* **Required action**
Edit the entries below so that "series" becomes "line", and copy everything else unchanged. Omit the pictures from your answer.
BEGIN Data excerpts
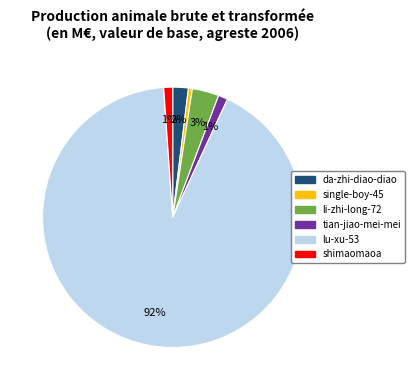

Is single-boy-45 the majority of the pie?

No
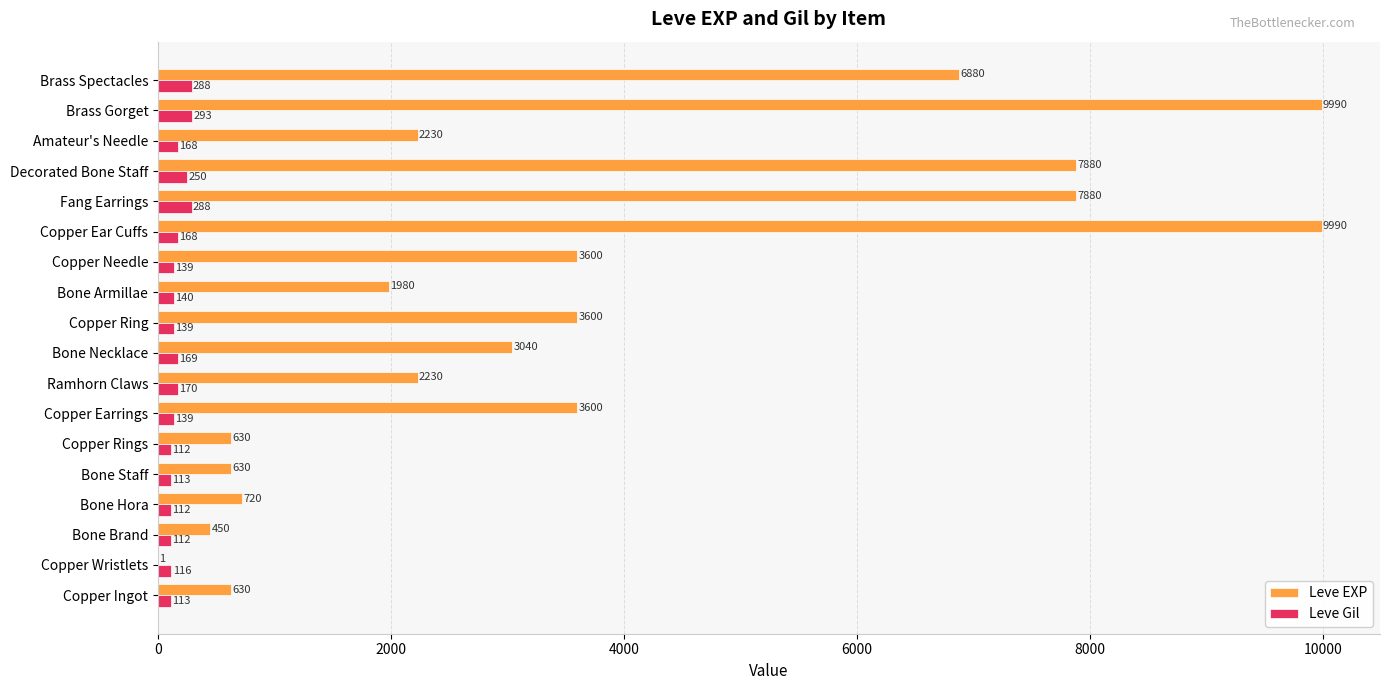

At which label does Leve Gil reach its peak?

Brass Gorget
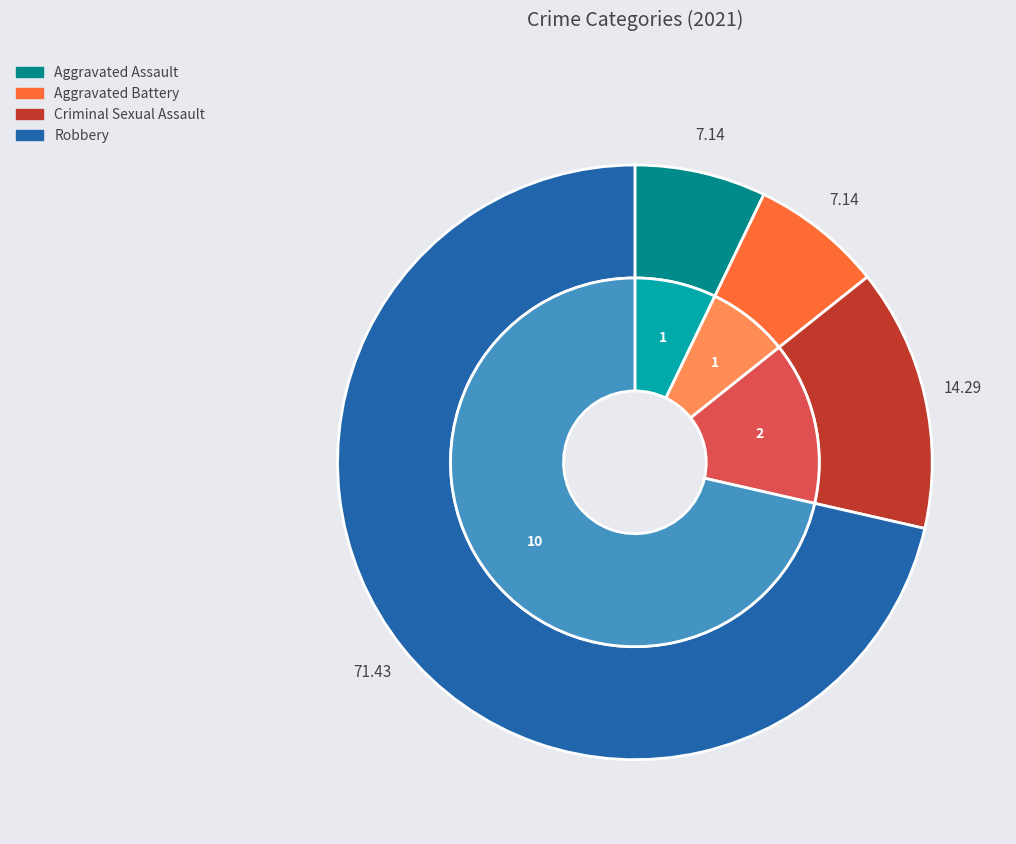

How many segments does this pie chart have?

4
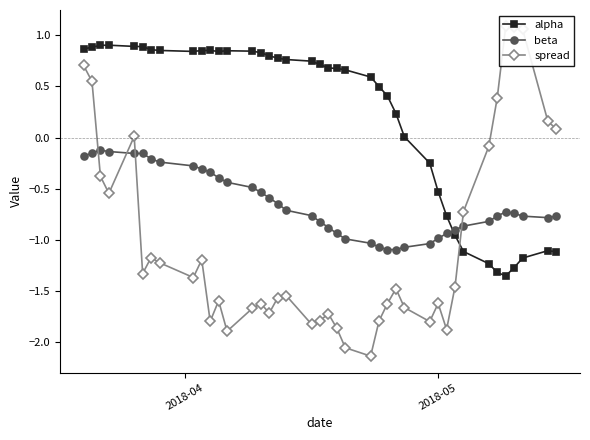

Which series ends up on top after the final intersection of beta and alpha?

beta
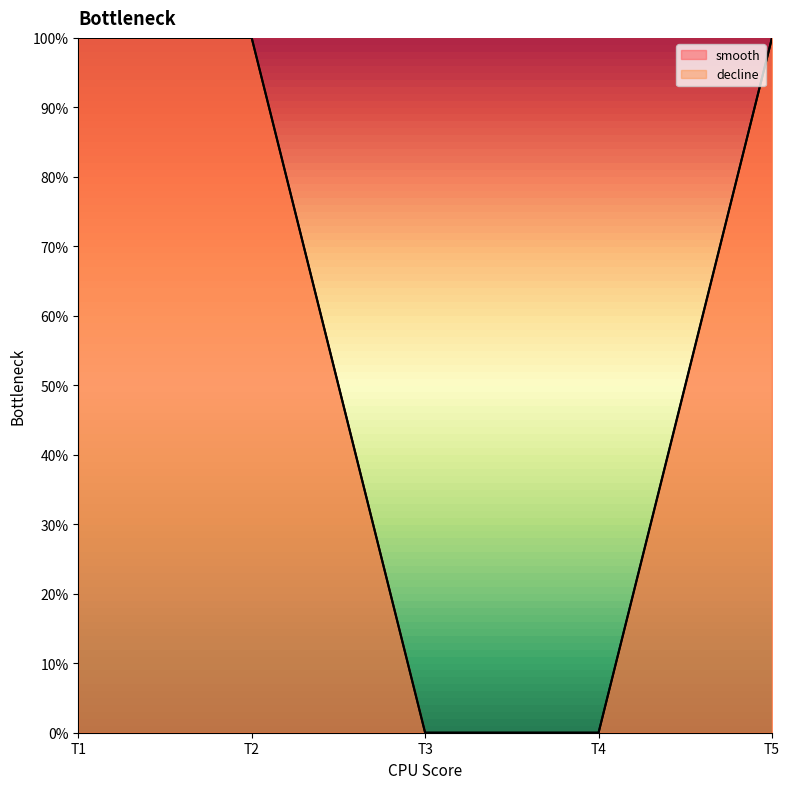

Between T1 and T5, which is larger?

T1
END Data excerpts
* **Output for this exercise**
Is single-boy-45 the majority of the pie?

No

At which label does Leve Gil reach its peak?

Brass Gorget

How many segments does this pie chart have?

4

Which line ends up on top after the final intersection of beta and alpha?

beta

Between T1 and T5, which is larger?

T1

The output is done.